►

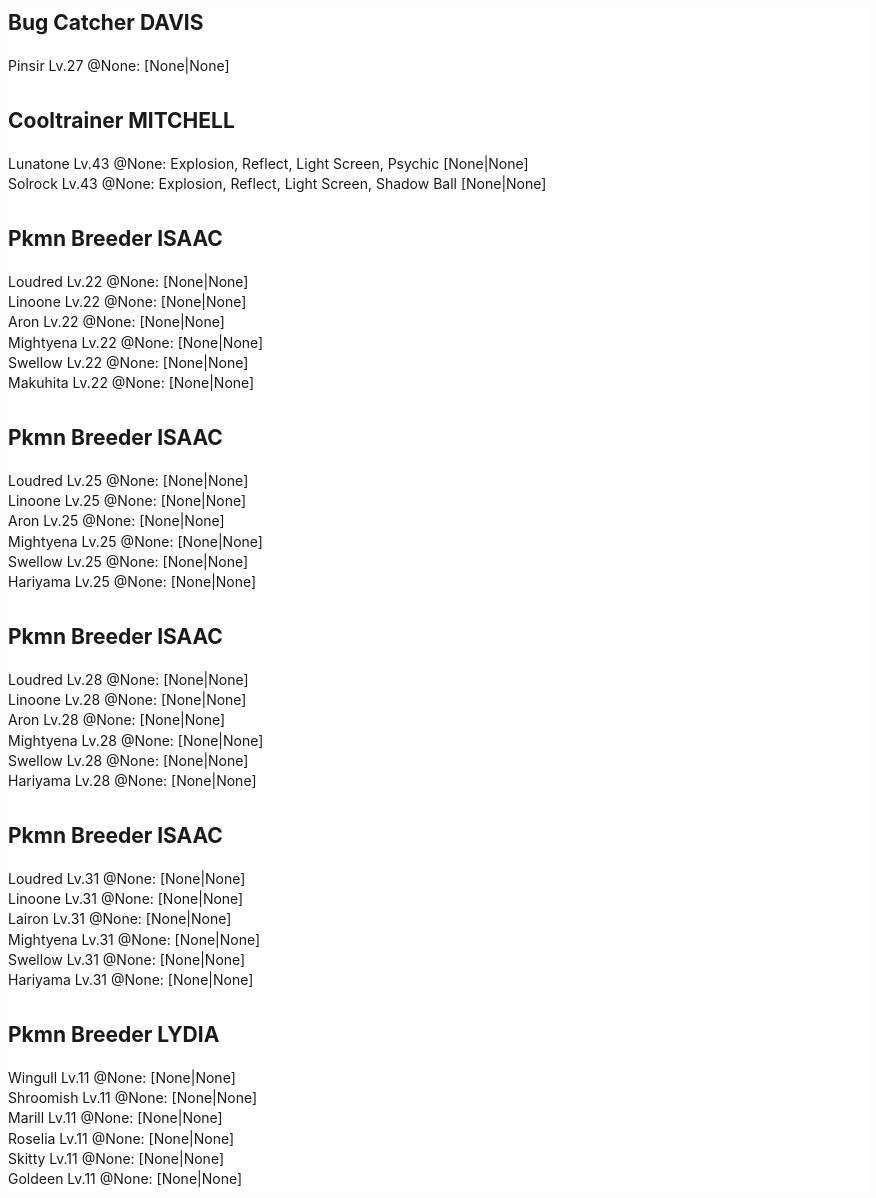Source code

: ## Bug Catcher DAVIS
Pinsir Lv.27 @None:  [None|None]  

## Cooltrainer MITCHELL
Lunatone Lv.43 @None: Explosion, Reflect, Light Screen, Psychic [None|None]  
Solrock Lv.43 @None: Explosion, Reflect, Light Screen, Shadow Ball [None|None]  

## Pkmn Breeder ISAAC
Loudred Lv.22 @None:  [None|None]  
Linoone Lv.22 @None:  [None|None]  
Aron Lv.22 @None:  [None|None]  
Mightyena Lv.22 @None:  [None|None]  
Swellow Lv.22 @None:  [None|None]  
Makuhita Lv.22 @None:  [None|None]  

## Pkmn Breeder ISAAC
Loudred Lv.25 @None:  [None|None]  
Linoone Lv.25 @None:  [None|None]  
Aron Lv.25 @None:  [None|None]  
Mightyena Lv.25 @None:  [None|None]  
Swellow Lv.25 @None:  [None|None]  
Hariyama Lv.25 @None:  [None|None]  

## Pkmn Breeder ISAAC
Loudred Lv.28 @None:  [None|None]  
Linoone Lv.28 @None:  [None|None]  
Aron Lv.28 @None:  [None|None]  
Mightyena Lv.28 @None:  [None|None]  
Swellow Lv.28 @None:  [None|None]  
Hariyama Lv.28 @None:  [None|None]  

## Pkmn Breeder ISAAC
Loudred Lv.31 @None:  [None|None]  
Linoone Lv.31 @None:  [None|None]  
Lairon Lv.31 @None:  [None|None]  
Mightyena Lv.31 @None:  [None|None]  
Swellow Lv.31 @None:  [None|None]  
Hariyama Lv.31 @None:  [None|None]  

## Pkmn Breeder LYDIA
Wingull Lv.11 @None:  [None|None]  
Shroomish Lv.11 @None:  [None|None]  
Marill Lv.11 @None:  [None|None]  
Roselia Lv.11 @None:  [None|None]  
Skitty Lv.11 @None:  [None|None]  
Goldeen Lv.11 @None:  [None|None]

◄

● **Aim of the exercise**: An exact reproduction of the data above is required, with every picture removed.

● **Exercise output**:
Source code

: ## Bug Catcher DAVIS
Pinsir Lv.27 @None:  [None|None]  

## Cooltrainer MITCHELL
Lunatone Lv.43 @None: Explosion, Reflect, Light Screen, Psychic [None|None]  
Solrock Lv.43 @None: Explosion, Reflect, Light Screen, Shadow Ball [None|None]  

## Pkmn Breeder ISAAC
Loudred Lv.22 @None:  [None|None]  
Linoone Lv.22 @None:  [None|None]  
Aron Lv.22 @None:  [None|None]  
Mightyena Lv.22 @None:  [None|None]  
Swellow Lv.22 @None:  [None|None]  
Makuhita Lv.22 @None:  [None|None]  

## Pkmn Breeder ISAAC
Loudred Lv.25 @None:  [None|None]  
Linoone Lv.25 @None:  [None|None]  
Aron Lv.25 @None:  [None|None]  
Mightyena Lv.25 @None:  [None|None]  
Swellow Lv.25 @None:  [None|None]  
Hariyama Lv.25 @None:  [None|None]  

## Pkmn Breeder ISAAC
Loudred Lv.28 @None:  [None|None]  
Linoone Lv.28 @None:  [None|None]  
Aron Lv.28 @None:  [None|None]  
Mightyena Lv.28 @None:  [None|None]  
Swellow Lv.28 @None:  [None|None]  
Hariyama Lv.28 @None:  [None|None]  

## Pkmn Breeder ISAAC
Loudred Lv.31 @None:  [None|None]  
Linoone Lv.31 @None:  [None|None]  
Lairon Lv.31 @None:  [None|None]  
Mightyena Lv.31 @None:  [None|None]  
Swellow Lv.31 @None:  [None|None]  
Hariyama Lv.31 @None:  [None|None]  

## Pkmn Breeder LYDIA
Wingull Lv.11 @None:  [None|None]  
Shroomish Lv.11 @None:  [None|None]  
Marill Lv.11 @None:  [None|None]  
Roselia Lv.11 @None:  [None|None]  
Skitty Lv.11 @None:  [None|None]  
Goldeen Lv.11 @None:  [None|None]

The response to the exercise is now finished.